Pied à terre buyers tend to have one eye on investment potential so will pay less than the £925,000 at which point second-home stamp duty notches up from 8 per cent to 13 per cent (above your £250,000 allowance). Inheritance planning is often a motivation – a Pied à terre is often purchased in a child’s name so it can be passed on, perhaps with tax savings. Although annual running costs need to be considered, serviced new-build schemes with concierge and security are also popular – including those at the King’s Cross redevelopment where buyers can hop off their train, drop off their bags and be at the office within half an hour.
Several owners of apartments at the development’s triplet of refurbished cast-iron Gasholders are pied à terre owners from the north of England, according to Robert Evans, CEO of King’s Cross.
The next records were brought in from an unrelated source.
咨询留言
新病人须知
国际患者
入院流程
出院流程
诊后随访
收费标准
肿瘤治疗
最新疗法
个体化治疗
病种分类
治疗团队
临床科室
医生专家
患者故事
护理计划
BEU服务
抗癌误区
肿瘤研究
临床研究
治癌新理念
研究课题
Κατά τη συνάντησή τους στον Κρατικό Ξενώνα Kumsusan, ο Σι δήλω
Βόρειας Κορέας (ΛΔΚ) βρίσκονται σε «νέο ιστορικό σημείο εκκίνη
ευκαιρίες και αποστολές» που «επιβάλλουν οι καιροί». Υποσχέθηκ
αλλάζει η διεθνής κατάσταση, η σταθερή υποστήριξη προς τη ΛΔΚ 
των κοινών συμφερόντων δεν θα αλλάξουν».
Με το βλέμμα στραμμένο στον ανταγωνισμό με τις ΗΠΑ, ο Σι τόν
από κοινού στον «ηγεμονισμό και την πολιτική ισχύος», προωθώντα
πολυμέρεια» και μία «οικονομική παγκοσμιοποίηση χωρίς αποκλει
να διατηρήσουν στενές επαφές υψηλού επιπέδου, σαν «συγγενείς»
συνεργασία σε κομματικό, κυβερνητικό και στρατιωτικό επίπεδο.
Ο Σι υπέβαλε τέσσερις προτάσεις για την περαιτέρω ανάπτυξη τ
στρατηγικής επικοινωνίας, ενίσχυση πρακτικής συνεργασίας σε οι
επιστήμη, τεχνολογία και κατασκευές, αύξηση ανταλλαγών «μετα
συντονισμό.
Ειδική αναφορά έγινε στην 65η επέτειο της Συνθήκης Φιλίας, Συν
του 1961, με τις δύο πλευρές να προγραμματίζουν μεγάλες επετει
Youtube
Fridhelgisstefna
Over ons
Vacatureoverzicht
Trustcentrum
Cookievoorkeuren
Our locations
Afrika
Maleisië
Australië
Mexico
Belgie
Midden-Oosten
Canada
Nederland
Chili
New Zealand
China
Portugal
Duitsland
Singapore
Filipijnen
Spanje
Apart from the connectivity – York to King’s Cross by train takes 2.5 hours – the restoration of the Victorian listed frames took place in Yorkshire. Prices start at £7.4m, although buyers prizing heritage buildings might also like a two-bedroom flat within the gothic splendour of St Pancras Chambers at £1.1m (handy for Eurostar trips to Paris too).
For a trophy pied à terre rather than purely functional crash pad, One Bishopsgate Plaza in the Square Mile offers owners of private apartments on floors 21 to 41 a la carte services from the Pan Pacific hotel below, as well as skyline views. High-net-worth buyers seeking discretion for their city sojourns are amongst purchasers there, according to Stanhope, the developer. Prices start from £1.3m.